(Dataset entries)
- Opening Delimiter -
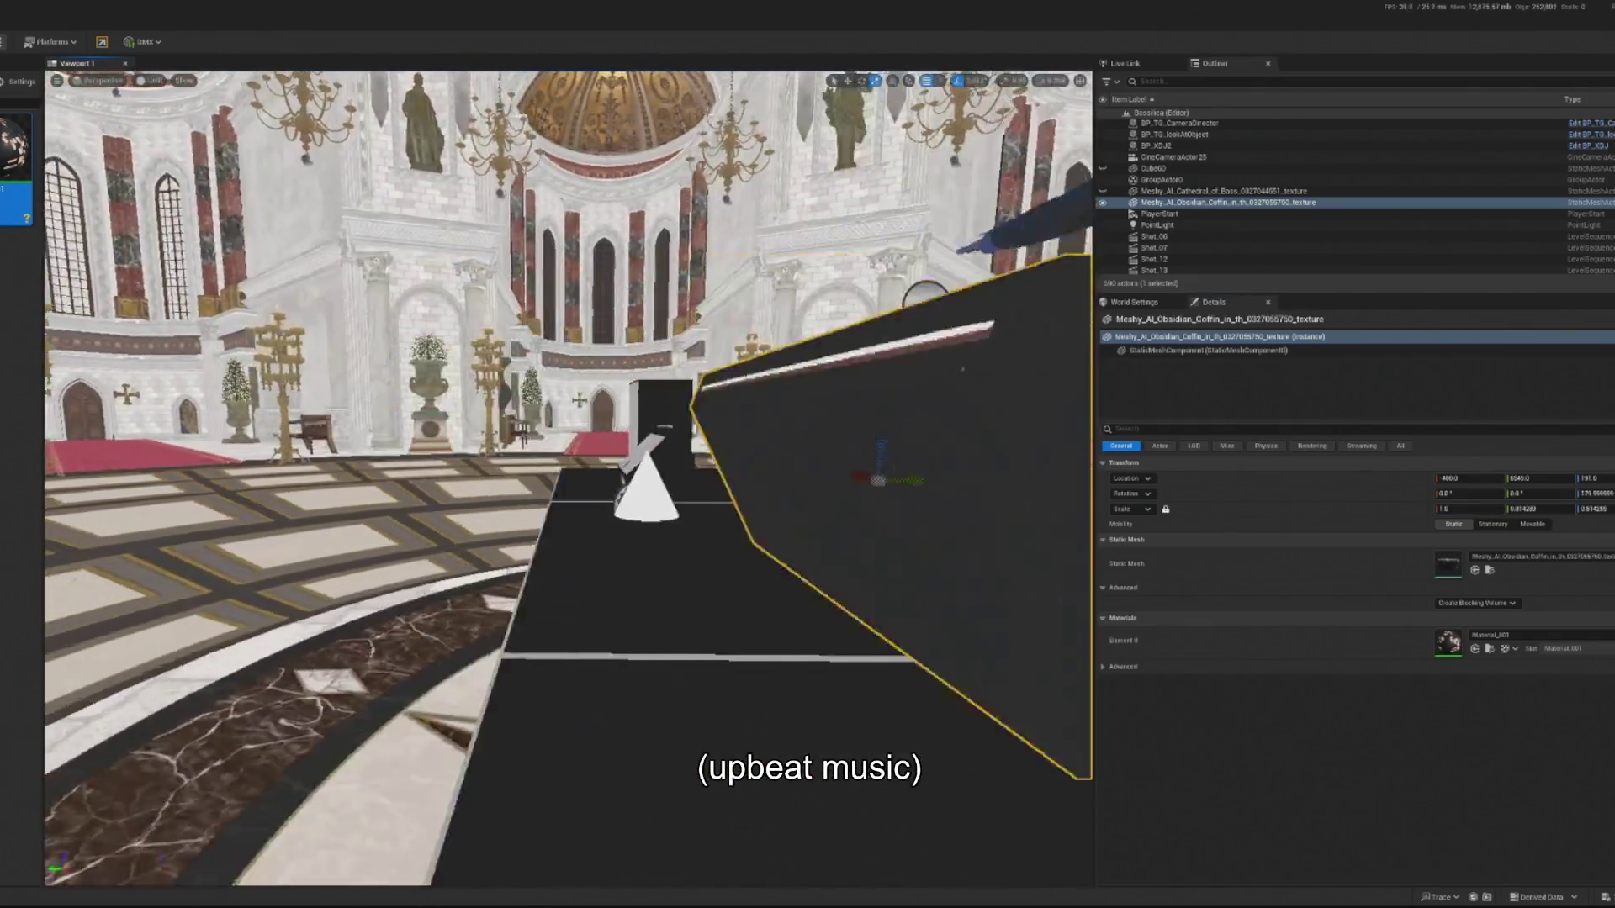
Slim the coffin console slightly and lower it onto the stage to Z 175.
{"action": "key", "text": "f"}
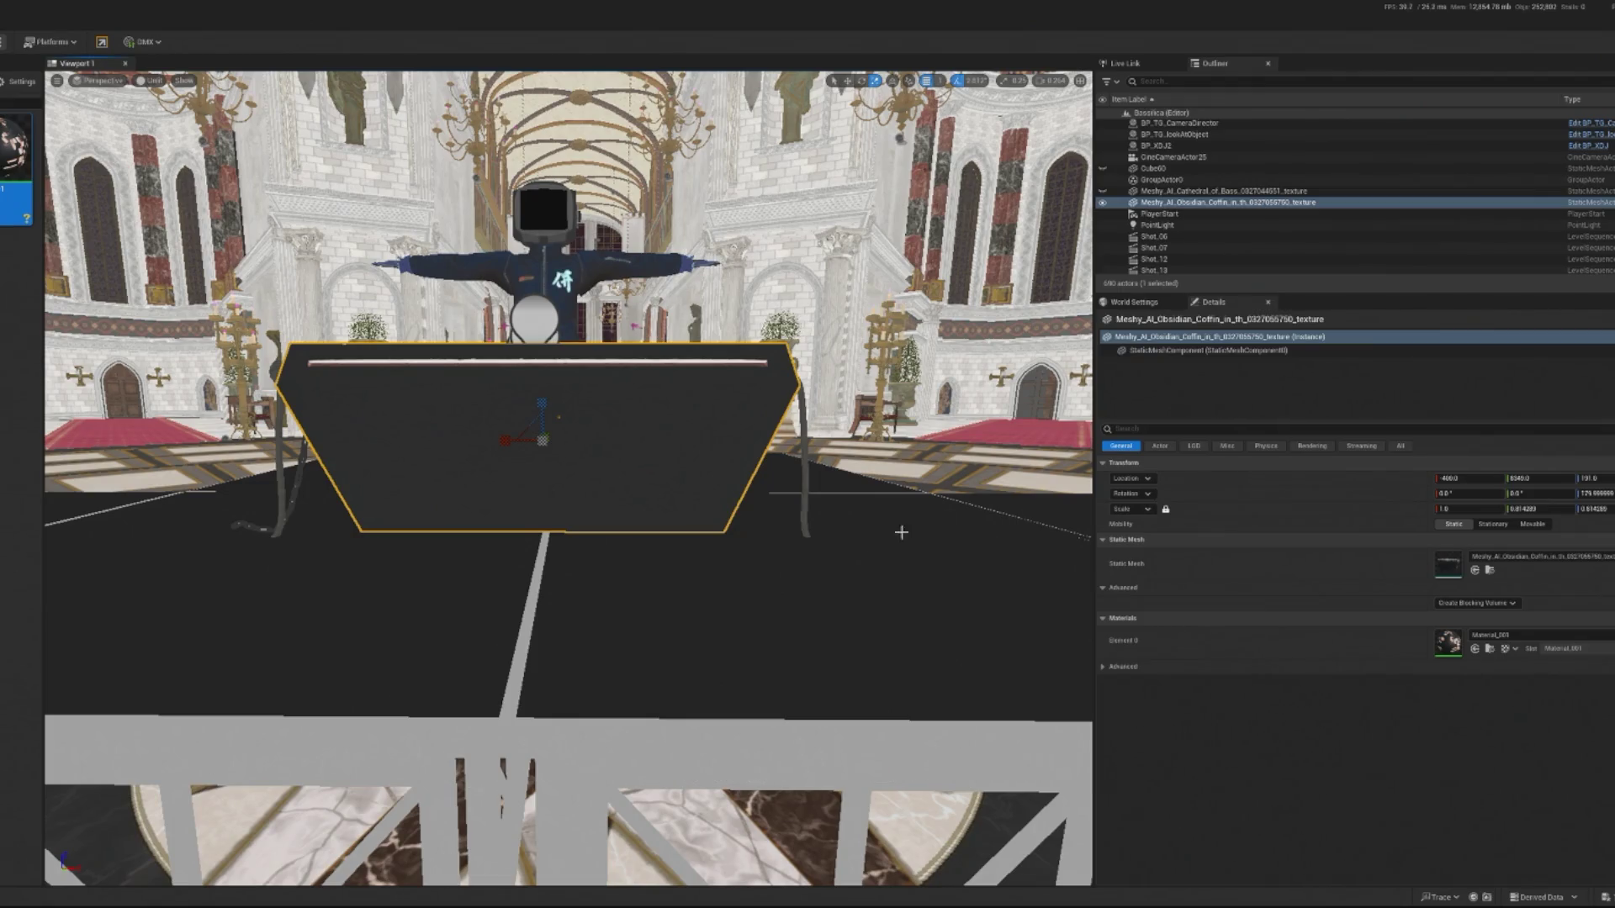
{"action": "mouse_move", "coordinate": [543, 406]}
{"action": "left_mouse_down"}
{"action": "mouse_move", "coordinate": [516, 425]}
{"action": "mouse_move", "coordinate": [538, 464]}
{"action": "mouse_move", "coordinate": [515, 475]}
{"action": "mouse_move", "coordinate": [622, 439]}
{"action": "mouse_move", "coordinate": [607, 442]}
{"action": "left_mouse_up"}
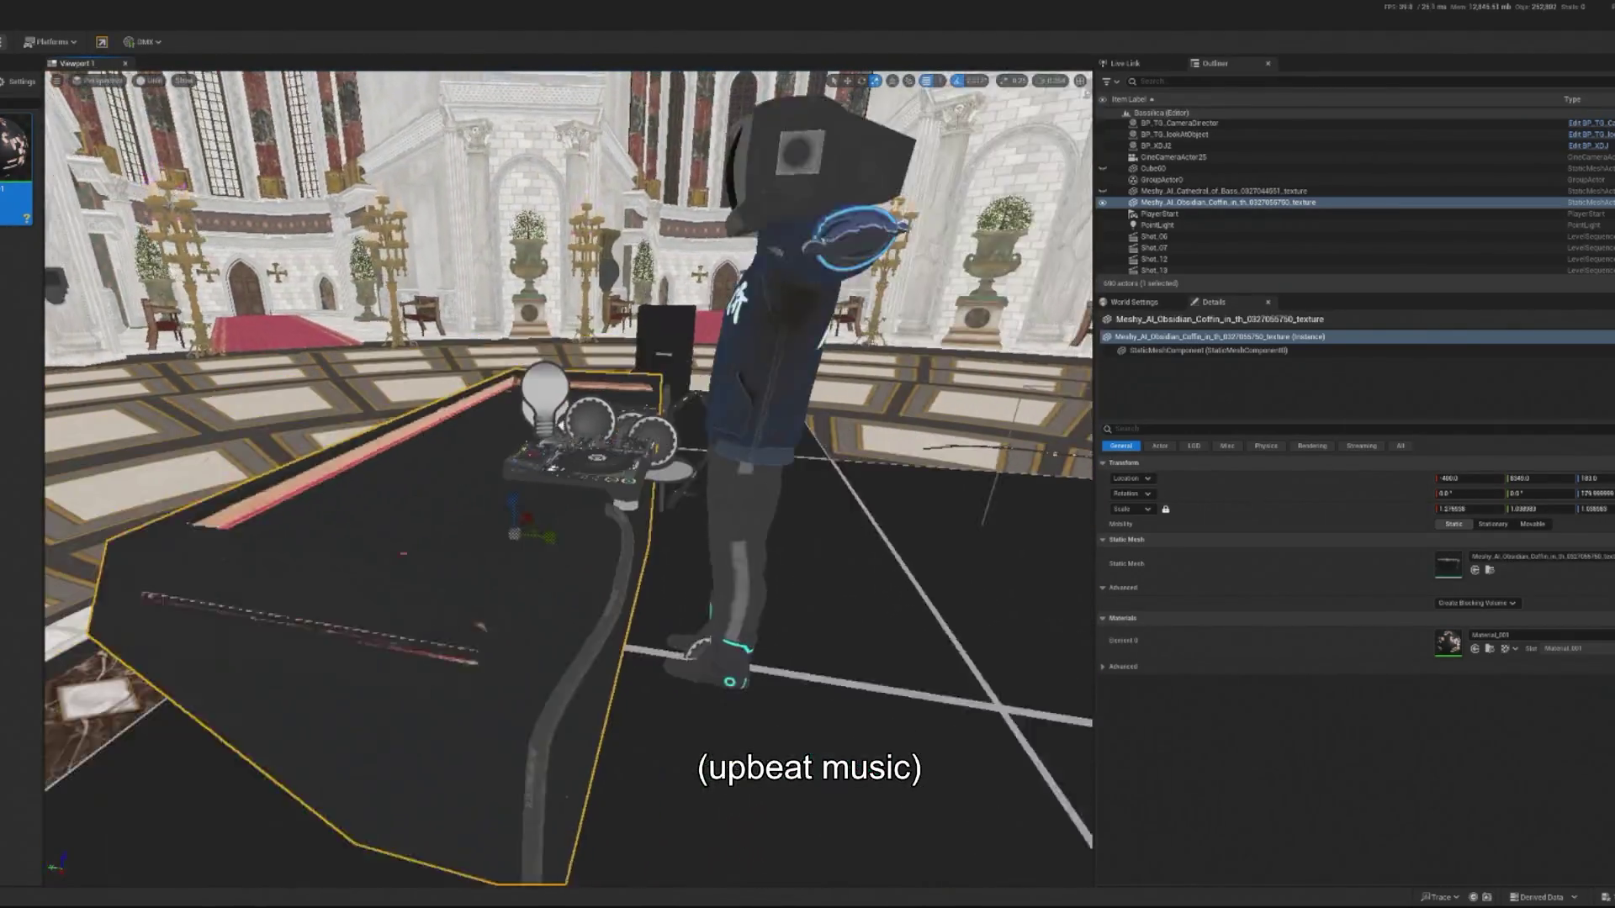
{"action": "scroll", "coordinate": [557, 392], "scroll_direction": "up", "scroll_amount": 3}
{"action": "left_click_drag", "start_coordinate": [554, 407], "coordinate": [546, 414]}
- Closing Delimiter -
### Assignment
Each line above that includes the word "action" is to be copied.

### Solution
{"action": "key", "text": "f"}
{"action": "mouse_move", "coordinate": [543, 406]}
{"action": "left_mouse_down"}
{"action": "mouse_move", "coordinate": [516, 425]}
{"action": "mouse_move", "coordinate": [538, 464]}
{"action": "mouse_move", "coordinate": [515, 475]}
{"action": "mouse_move", "coordinate": [622, 439]}
{"action": "mouse_move", "coordinate": [607, 442]}
{"action": "left_mouse_up"}
{"action": "scroll", "coordinate": [557, 392], "scroll_direction": "up", "scroll_amount": 3}
{"action": "left_click_drag", "start_coordinate": [554, 407], "coordinate": [546, 414]}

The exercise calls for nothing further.